Efficient and Responsible Adaptation of Large Language Models for Robust and Equitable Top-k Recommendations
Kirandeep Kaur, Vinayak Gupta, Manya Chadha, Chirag Shah
TL;DR
The paper tackles robustness and fairness gaps in recommender systems caused by data sparsity and subpopulation disparities. It proposes a two-phase hybrid framework that identifies weak users via sparsity $S_I(u)$ and performance $P(u)$, then leverages in-context learning with large language models to generate personalized rankings for these users, while strong users continue to receive rankings from traditional RSs. Across three real-world datasets and multiple RS baselines, the approach achieves significant improvements for weak users, with GPT-4 providing the strongest gains, and notably reduces computational costs by routing only a subset of users through the LLMs. The work demonstrates that instance-level, cost-aware LLM augmentation can enhance robustness and fairness without prohibitive overhead, offering a practical path for responsible deployment of foundation models in personalized ranking tasks.

» **DATASET EXCERPT**:
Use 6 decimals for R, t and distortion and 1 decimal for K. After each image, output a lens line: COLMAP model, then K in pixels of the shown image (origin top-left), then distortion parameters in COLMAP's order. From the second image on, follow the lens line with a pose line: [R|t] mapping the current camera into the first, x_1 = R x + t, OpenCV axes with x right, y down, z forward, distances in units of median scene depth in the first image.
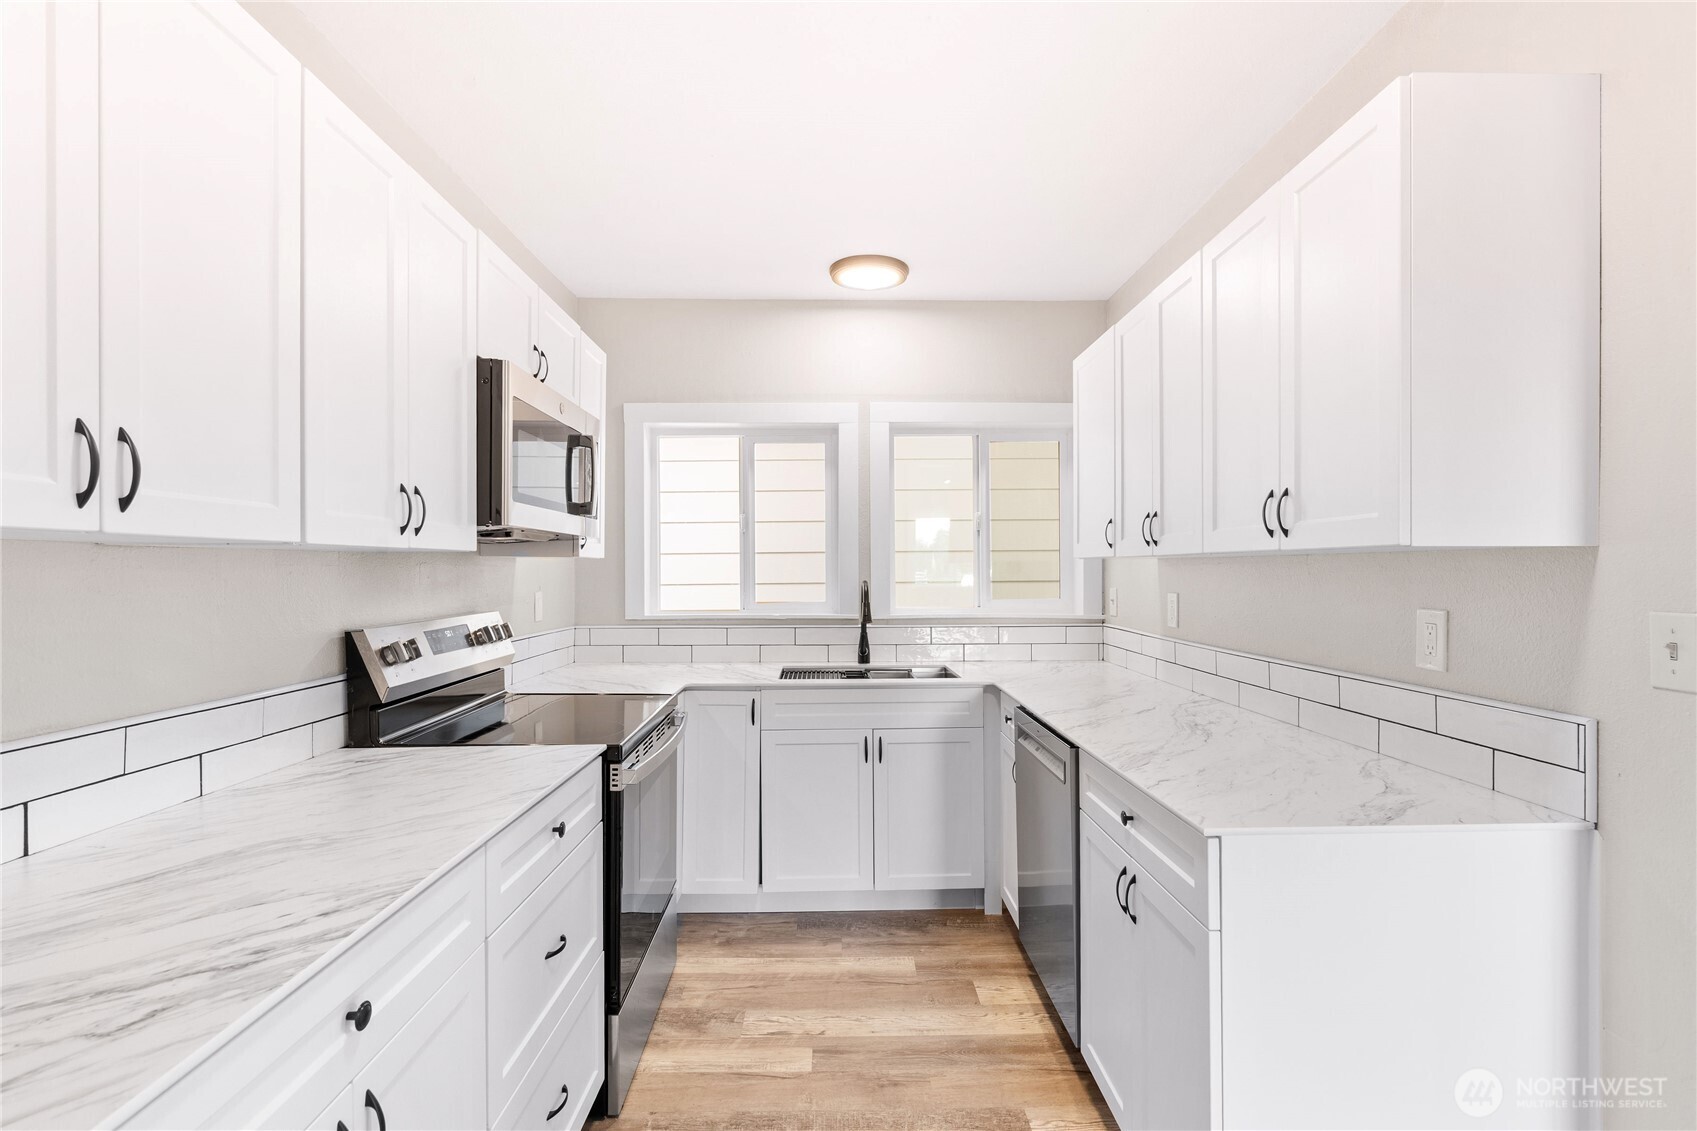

» **TASK LIST**:
**1.** Using only the summary of the recommendation paper, decide whether each statement agrees with it. Answer yes or no for each, and quote the words from the summary that decide it.
(a) The framework sends every user through the large language models.
(b) GPT-4 produced the strongest gains.
(c) The approach was tested on three real-world datasets.
**2.** Write what comes next in the summary of the paper on adapting large language models for top-k recommendations, beginning after its last sentence.

» **ANSWERS PER TASK**:
**1.**
(a) No: "while strong users continue to receive rankings from traditional RSs"
(b) Yes: "with GPT-4 providing the strongest gains"
(c) Yes: "Across three real-world datasets"

**2.**
Abstract
Conventional recommendation systems (RSs) are typically optimized to enhance performance metrics uniformly across all training samples, inadvertently overlooking the needs of diverse user populations. The performance disparity among various populations can harm the model's robustness to sub-populations due to the varying user properties. While large language models (LLMs) show promise in enhancing RS performance, their practical applicability is hindered by high costs, inference latency, and degraded performance on long user queries. To address these challenges, we propose a hybrid task allocation framework designed to promote social good by equitably serving all user groups. By adopting a two-phase approach, we promote a strategic assignment of tasks for efficient and responsible adaptation of LLMs. Our strategy works by first identifying the weak and inactive users that receive a suboptimal ranking performance by RSs. Next, we use an in-context learning approach for such users, wherein each user interaction history is contextualized as a distinct ranking task. We evaluate our hybrid framework by incorporating eight different recommendation algorithms and three different LLMs -- both open and close-sourced. Our results on three real-world datasets show a significant reduction in weak users and improved robustness to subpopulations without disproportionately escalating costs.